The six-month interval between the second and third doses allows time for memory B cells to be further improved, which can increase the diversity of antibodies, provide a broader protection for mutant viruses, and maintain a longer vaccine protection effect.
However, the new coronavirus is still undergoing mutations. Will the effectiveness of the vaccine after booster vaccination decline over time? How fast is the decline? We also need more data monitoring, and we also need to be prepared for regular immunization.
So, how often do we need a COVID-19 vaccine? An October paper in the “Nature” magazine, based on existing antibody data and model analysis, believes that the COVID-19 antibody can last for 1.5 to 2 years.
Scientists have also been studying combined vaccines against two or more respiratory viruses. For example, Novavax’s new coronavirus combined recombinant protein vaccine has shown good effects of 89.8% and 87.5% in phase III clinical trials, respectively. Moderna is also developing a combined mRNA vaccine against influenza, COVID-19, respiratory syncytial virus and human metapneumovirus.
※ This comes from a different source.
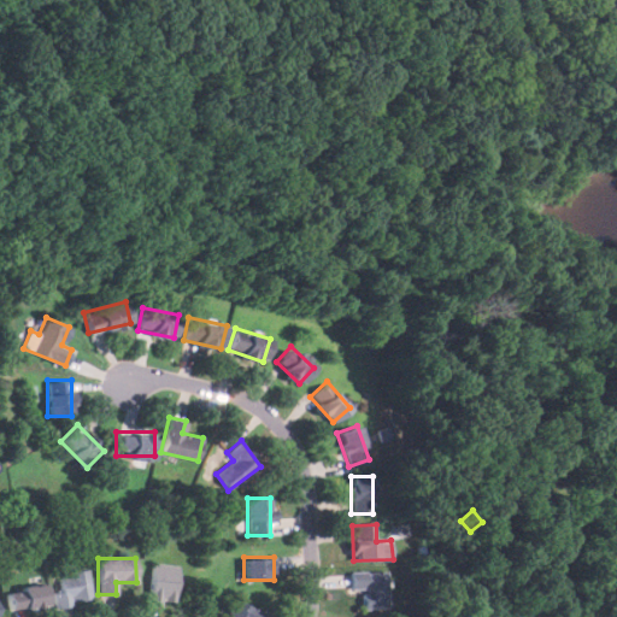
[(162,605),(162,601),(176,601),(176,564),(150,564),(150,605),(162,605)]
If the development of these combination vaccines goes well, if needed, we may receive a shot of the combination vaccine before the arrival of winter every year to combat the season of high incidence of respiratory tract infections.
Dr. Offit, an American vaccine expert, pointed out that the primary role of vaccines is to prevent severe illness and death, and secondly to prevent symptomatic infections.
The data from the Phase III clinical trial of the vaccine before it is marketed represents the protection against symptomatic infections. However, after the vaccine was officially put into use, people’s understanding of the COVID-19 has been continuously deepened. A large number of asymptomatic infections have been found in large-scale nucleic acid tests. This fact also makes some people pessimistically believe that the COVID-19 vaccine does not Achieve the effect we expected.
But in fact, there has never been a vaccine in history that can prevent all asymptomatic infections. In the face of the COVID-19, we may need to adjust our expectations for vaccines back to a more reasonable level.
After all, even if the COVID-19 vaccine cannot completely guarantee that you will not be infected, it still greatly reduces the risk of severe illness and death.
Do we have to receive the fourth dose of COVID-19 vaccine?